If you were using tracing, point it at stderr (or a log file):
use tracing_subscriber::EnvFilter;
fn main() -> std::io::Result<()> {
tracing_subscriber::fmt()
.with_writer(std::io::stderr)
.with_env_filter(EnvFilter::from_default_env())
.init();
tracing::info!("starting build");
// ... your existing logic, emitting tracing events ...
ui::run(ui::BuildUi {
tasks_done: 0,
tasks_total: 42,
current_target: String::new(),
})
}Plumb progress into the UI
Progress events from your build logic reach the model via
Cmd::perform or a subscription that watches a channel. The pattern is
the same as any Elm-style app: turn async events into messages and let
update reconcile.
Inline vs alt-screen checklist
| Question | If yes, use |
|---|---|
| Does the user expect scrollback to survive? | Inline |
| Is this a long-running background tool (build, daemon, watcher)? | Inline |
| Will the tool be composed in pipelines? | Inline |
| Is this a full-screen app (text editor, file manager)? | Alt-screen |
| Does the UI need the whole viewport? | Alt-screen |
| Is it OK to lose the user’s pre-run scrollback? | Alt-screen |
Most CLI-tool additions want inline. Most standalone apps want alt-screen.
Pitfalls
Do not write directly to stdout. The one-writer rule applies even
more strictly in inline mode: the writer’s cursor model is the only
source of truth. If you println! from your build logic, the UI
region will get stomped. Route logs to stderr, or to a log file, or
through tracing to a configured writer.
Sizing the UI region for narrow terminals. If the user’s terminal
is smaller than ui_height rows total, inline mode can’t work. Detect
this and either shrink the UI or fall back to “no UI, just logs” —
don’t try to render a 10-row UI into a 6-row terminal.
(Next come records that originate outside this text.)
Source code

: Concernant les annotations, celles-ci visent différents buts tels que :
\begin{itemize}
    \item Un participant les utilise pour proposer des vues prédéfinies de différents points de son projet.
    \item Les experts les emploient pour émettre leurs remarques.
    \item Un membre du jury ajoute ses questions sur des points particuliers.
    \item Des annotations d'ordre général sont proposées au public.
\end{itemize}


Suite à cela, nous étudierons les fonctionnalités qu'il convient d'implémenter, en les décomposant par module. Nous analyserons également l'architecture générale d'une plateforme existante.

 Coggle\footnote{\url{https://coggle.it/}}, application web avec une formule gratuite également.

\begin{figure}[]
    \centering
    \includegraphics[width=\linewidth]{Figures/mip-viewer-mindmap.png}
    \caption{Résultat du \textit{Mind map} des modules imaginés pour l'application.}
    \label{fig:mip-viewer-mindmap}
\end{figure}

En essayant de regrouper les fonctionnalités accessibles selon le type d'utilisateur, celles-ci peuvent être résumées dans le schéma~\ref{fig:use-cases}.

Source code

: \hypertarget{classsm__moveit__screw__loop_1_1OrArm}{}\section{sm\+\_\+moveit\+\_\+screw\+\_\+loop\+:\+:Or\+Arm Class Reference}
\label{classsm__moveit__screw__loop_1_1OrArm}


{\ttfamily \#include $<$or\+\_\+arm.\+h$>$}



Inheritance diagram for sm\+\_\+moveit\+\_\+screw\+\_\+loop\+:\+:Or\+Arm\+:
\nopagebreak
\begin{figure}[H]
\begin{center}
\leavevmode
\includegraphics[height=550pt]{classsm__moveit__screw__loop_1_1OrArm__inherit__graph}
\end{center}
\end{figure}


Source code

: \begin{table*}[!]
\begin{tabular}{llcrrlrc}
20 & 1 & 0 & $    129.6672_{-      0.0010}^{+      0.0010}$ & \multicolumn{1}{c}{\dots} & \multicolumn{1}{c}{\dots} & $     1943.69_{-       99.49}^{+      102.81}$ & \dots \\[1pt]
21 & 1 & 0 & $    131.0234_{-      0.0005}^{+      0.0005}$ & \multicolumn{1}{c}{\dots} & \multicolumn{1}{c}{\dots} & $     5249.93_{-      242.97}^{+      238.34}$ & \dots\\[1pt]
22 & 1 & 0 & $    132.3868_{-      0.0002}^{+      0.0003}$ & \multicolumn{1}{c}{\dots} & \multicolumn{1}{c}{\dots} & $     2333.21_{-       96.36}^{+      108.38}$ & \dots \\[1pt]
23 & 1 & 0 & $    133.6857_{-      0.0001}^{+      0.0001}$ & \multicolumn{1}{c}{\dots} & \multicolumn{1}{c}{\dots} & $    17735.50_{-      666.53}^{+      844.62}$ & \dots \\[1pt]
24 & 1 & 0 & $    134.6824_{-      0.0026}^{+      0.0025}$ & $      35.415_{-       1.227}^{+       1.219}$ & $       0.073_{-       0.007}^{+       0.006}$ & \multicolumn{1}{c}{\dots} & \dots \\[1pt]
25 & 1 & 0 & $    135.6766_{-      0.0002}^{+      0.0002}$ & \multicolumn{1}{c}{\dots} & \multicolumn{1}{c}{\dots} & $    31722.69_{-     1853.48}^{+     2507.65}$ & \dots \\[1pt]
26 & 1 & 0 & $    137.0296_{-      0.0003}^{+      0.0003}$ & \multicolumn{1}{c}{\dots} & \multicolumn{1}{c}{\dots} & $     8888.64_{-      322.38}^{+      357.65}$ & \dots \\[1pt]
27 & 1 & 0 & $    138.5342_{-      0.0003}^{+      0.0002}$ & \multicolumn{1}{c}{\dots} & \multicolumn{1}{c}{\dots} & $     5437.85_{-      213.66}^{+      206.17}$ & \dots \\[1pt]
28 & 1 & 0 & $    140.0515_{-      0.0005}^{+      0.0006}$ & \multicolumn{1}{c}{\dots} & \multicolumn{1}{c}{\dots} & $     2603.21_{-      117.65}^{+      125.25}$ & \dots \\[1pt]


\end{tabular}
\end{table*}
Multiplexer quirks. Some tmux and screen versions have buggy DECSTBM implementations. FrankenTUI’s hybrid strategy detects this and falls back to overlay redraw, but older builds of these tools can still show subtle artifacts. If you ship a tool that must work everywhere, test inside the multiplexers you expect your users to run.
Forgetting Ctrl+C. Inline mode still needs RAII cleanup on exit.
Let the App::run() return naturally (e.g. via Cmd::quit() on a
keystroke). std::process::exit() bypasses drop and will leave the
terminal with a stuck scroll region.